本講演では、これまでの脳画像解析研究を概観するとともに、deep learningを用いた脳画像解析手法と脳画像を用いた疫学研究、認知症予防への応用を述べていきたい。
「脳画像データを用いた疫学研究:久山町研究やJPSC-AD研究の知見」
わが国は超高齢社会を迎え、認知症患者の増加が大きな問題となっている。認知症の成因は未だ十分に解明されておらず、根本的な治療法も確立されていないため、疫学研究を通じた認知症の危険因子・防御因子の解明は急務といえる。近年、画像解析技術の進歩により頭部MRIを用いて部位別脳容積の定量的計測やvoxel-based morphometryによる萎縮パターンの解析が可能となり、様々な精神神経疾患の脳基盤について解明する事に貢献している。福岡県久山町の疫学調査(久山町研究)や全国8地域の高齢住民を対象とした認知症コホート研究(JPSC-AD研究)では、認知症の評価に加えて頭部MRI検査による脳の形態学的評価を行っているため、認知症の実態と危険因子について、従来の疫学研究のデータと脳画像データを組み合わせて多面的に評価することが可能である。本シンポジウムではこれらの検討により明らかとなった生活習慣や心理社会的要因などと脳の形態学的変化との関連について報告する。

【プロフィール】

二宮 利治
九州大学大学院医学研究院 衛生・公衆衛生学分野
1993年 九州大学医学部卒。2000年 九州大学医学博士取得。2003年 久山町研究、学術研究員。2006年 シドニー大学ジョージ国際保健研究所に留学、その後九州大学病院助教、シドニー大学留学(2度目)、九州大学附属総合コホートセンター・教授を経て、2016年 同大学 衛生・公衆衛生学分野・教授に就任。
瀧 靖之
東北大学 加齢医学研究所 教授
現職
  • 東北大学 スマート・エイジング学際重点研究センター 副センター長
  • 東北大学 加齢医学研究所 臨床加齢医学研究分野 教授
  • 東北大学発スタートアップ企業 株式会社CogSmart 代表取締役
略歴
  • 平成5年 東北大学理学部卒業、同年に東北大学医学部入学。
  • 平成11年 東北大学医学部卒業、東北大学大学院医学系研究科博士課程入学
  • 平成15年3月修了。
  • 平成15年4月より東北大学病院医員
  • 平成16年より東北大学加齢医学研究所助手
  • 平成19年より東北大学病院助教
  • 平成20年より東北大学加齢医学研究所准教授。
  • 平成24年8月より東北大学東北メディカル・メガバンク機構 教授
  • 平成25年8月より東北大学加齢医学研究所 機能画像医学研究分野 教授
  • 平成29年4月より東北大学スマート・エイジング学際重点研究センター 副センター長
  • 令和3年4月より東北大学加齢医学研究所 臨床加齢医学研究分野 教授
    (分野統合の為、機能画像医学研究分野より名称変更)
  • 日本老年医学会代議員、日本放射線学会放射線診断専門医
  • 平成20年に第44回医学放射線学会秋季大会・学術展示優秀賞金賞、平成21年に第68回日本医学放射線学会総会・学会賞金賞等、これまで学会賞6回、論文賞2回。
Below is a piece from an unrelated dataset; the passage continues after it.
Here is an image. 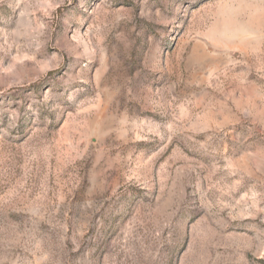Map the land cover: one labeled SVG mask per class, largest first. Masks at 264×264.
<instances>
[{"label":"rangeland","instance_id":"1","mask_svg":"<svg viewBox=\"0 0 264 264\" xmlns=\"http://www.w3.org/2000/svg\"><path fill=\"white\" fill-rule=\"evenodd\" d=\"M0 264H264V0H0Z\"/></svg>","mask_w":264,"mask_h":264}]
</instances>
  • 専門は大規模脳MRIデータベースを用いた脳の発達、加齢に関する研究。
平林 直樹
九州大学大学院医学研究院 心身医学/衛生・公衆衛生学
2006年九州大学医学部卒。洛和会音羽病院にて初期臨床研修を修了後、2008年九州大学病院心療内科に入局。2012年より久山町研究に従事。2019年より九州大学伊都診療所にて学生、教職員、地域住民のプライマリケアを担当し、久山町研究では生活習慣や心理社会的要因と脳の形態学的変化との関連についての研究に取り組んでいる。